MIAMI - A judge Tuesday reduced from a life term to a 30-year sentence the punishment for a high-profile member of a Cuban spy ring that has long been a key dispute between communist Cuba and the United States.
After an appeals court ruled that sentences against two of the five men were excessive, Ramon Labanino, who is also known as Luis Medina, struck a deal agreeing to a 30-year term, which was accepted by federal judge Joan Lenard.
Labanino, 46, is one of the Cuban Five, who have become a cause celebre in their homeland, daily lauded by the government for what it calls their heroism in purportedly helping derail attacks against the communist isle.
The United States says the five passed US military and other information illegally to Havana.

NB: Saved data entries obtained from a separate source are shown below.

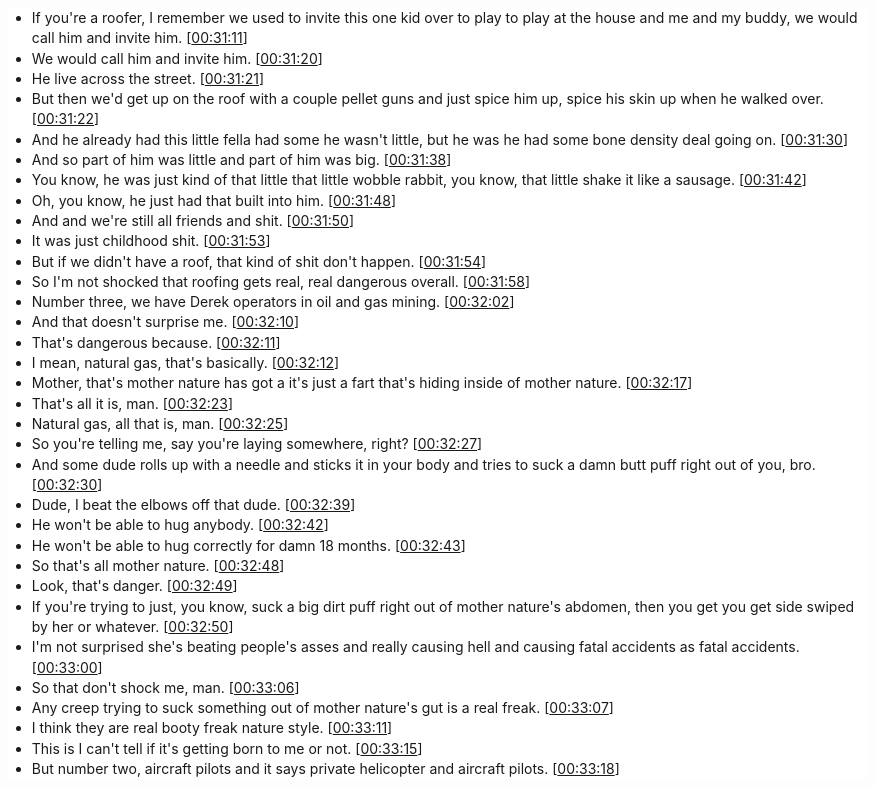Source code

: *  If you're a roofer, I remember we used to invite this one kid over to play to play at the house and me and my buddy, we would call him and invite him. [[00:31:11](https://www.youtube.com/watch?v=2ZqIHAVRXrQ&t=1871.44s)]
*  We would call him and invite him. [[00:31:20](https://www.youtube.com/watch?v=2ZqIHAVRXrQ&t=1880.44s)]
*  He live across the street. [[00:31:21](https://www.youtube.com/watch?v=2ZqIHAVRXrQ&t=1881.44s)]
*  But then we'd get up on the roof with a couple pellet guns and just spice him up, spice his skin up when he walked over. [[00:31:22](https://www.youtube.com/watch?v=2ZqIHAVRXrQ&t=1882.44s)]
*  And he already had this little fella had some he wasn't little, but he was he had some bone density deal going on. [[00:31:30](https://www.youtube.com/watch?v=2ZqIHAVRXrQ&t=1890.44s)]
*  And so part of him was little and part of him was big. [[00:31:38](https://www.youtube.com/watch?v=2ZqIHAVRXrQ&t=1898.44s)]
*  You know, he was just kind of that little that little wobble rabbit, you know, that little shake it like a sausage. [[00:31:42](https://www.youtube.com/watch?v=2ZqIHAVRXrQ&t=1902.44s)]
*  Oh, you know, he just had that built into him. [[00:31:48](https://www.youtube.com/watch?v=2ZqIHAVRXrQ&t=1908.44s)]
*  And and we're still all friends and shit. [[00:31:50](https://www.youtube.com/watch?v=2ZqIHAVRXrQ&t=1910.44s)]
*  It was just childhood shit. [[00:31:53](https://www.youtube.com/watch?v=2ZqIHAVRXrQ&t=1913.44s)]
*  But if we didn't have a roof, that kind of shit don't happen. [[00:31:54](https://www.youtube.com/watch?v=2ZqIHAVRXrQ&t=1914.44s)]
*  So I'm not shocked that roofing gets real, real dangerous overall. [[00:31:58](https://www.youtube.com/watch?v=2ZqIHAVRXrQ&t=1918.44s)]
*  Number three, we have Derek operators in oil and gas mining. [[00:32:02](https://www.youtube.com/watch?v=2ZqIHAVRXrQ&t=1922.44s)]
*  And that doesn't surprise me. [[00:32:10](https://www.youtube.com/watch?v=2ZqIHAVRXrQ&t=1930.44s)]
*  That's dangerous because. [[00:32:11](https://www.youtube.com/watch?v=2ZqIHAVRXrQ&t=1931.44s)]
*  I mean, natural gas, that's basically. [[00:32:12](https://www.youtube.com/watch?v=2ZqIHAVRXrQ&t=1932.44s)]
*  Mother, that's mother nature has got a it's just a fart that's hiding inside of mother nature. [[00:32:17](https://www.youtube.com/watch?v=2ZqIHAVRXrQ&t=1937.44s)]
*  That's all it is, man. [[00:32:23](https://www.youtube.com/watch?v=2ZqIHAVRXrQ&t=1943.44s)]
*  Natural gas, all that is, man. [[00:32:25](https://www.youtube.com/watch?v=2ZqIHAVRXrQ&t=1945.44s)]
*  So you're telling me, say you're laying somewhere, right? [[00:32:27](https://www.youtube.com/watch?v=2ZqIHAVRXrQ&t=1947.44s)]
*  And some dude rolls up with a needle and sticks it in your body and tries to suck a damn butt puff right out of you, bro. [[00:32:30](https://www.youtube.com/watch?v=2ZqIHAVRXrQ&t=1950.44s)]
*  Dude, I beat the elbows off that dude. [[00:32:39](https://www.youtube.com/watch?v=2ZqIHAVRXrQ&t=1959.44s)]
*  He won't be able to hug anybody. [[00:32:42](https://www.youtube.com/watch?v=2ZqIHAVRXrQ&t=1962.44s)]
*  He won't be able to hug correctly for damn 18 months. [[00:32:43](https://www.youtube.com/watch?v=2ZqIHAVRXrQ&t=1963.44s)]
*  So that's all mother nature. [[00:32:48](https://www.youtube.com/watch?v=2ZqIHAVRXrQ&t=1968.44s)]
*  Look, that's danger. [[00:32:49](https://www.youtube.com/watch?v=2ZqIHAVRXrQ&t=1969.44s)]
*  If you're trying to just, you know, suck a big dirt puff right out of mother nature's abdomen, then you get you get side swiped by her or whatever. [[00:32:50](https://www.youtube.com/watch?v=2ZqIHAVRXrQ&t=1970.44s)]
*  I'm not surprised she's beating people's asses and really causing hell and causing fatal accidents as fatal accidents. [[00:33:00](https://www.youtube.com/watch?v=2ZqIHAVRXrQ&t=1980.44s)]
*  So that don't shock me, man. [[00:33:06](https://www.youtube.com/watch?v=2ZqIHAVRXrQ&t=1986.44s)]
*  Any creep trying to suck something out of mother nature's gut is a real freak. [[00:33:07](https://www.youtube.com/watch?v=2ZqIHAVRXrQ&t=1987.44s)]
*  I think they are real booty freak nature style. [[00:33:11](https://www.youtube.com/watch?v=2ZqIHAVRXrQ&t=1991.44s)]
*  This is I can't tell if it's getting born to me or not. [[00:33:15](https://www.youtube.com/watch?v=2ZqIHAVRXrQ&t=1995.44s)]
*  But number two, aircraft pilots and it says private helicopter and aircraft pilots. [[00:33:18](https://www.youtube.com/watch?v=2ZqIHAVRXrQ&t=1998.44s)]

Another member of the group, Fernando Gonzalez, was expected to have his 19- year sentence reduced Tuesday.
The five men - Gonzalez, Labanino, Antonio Guerrero, Gerardo Hernandez and Rene Gonzalez - were arrested in 1998 and convicted three years later.
In October, judge Lenard reduced Guerrero's sentence from life to 22 years in prison, but noted he had committed "very serious offenses against the US."
Cuba, which has acknowledged the men were agents but claims they were working to stop terrorist attacks on Cuban soil, regards the men as political prisoners and has lobbied intensely for their release.
Cuban President Raul Castro has said he would be willing to swap jailed political dissidents for the five, but the US government has rejected the idea.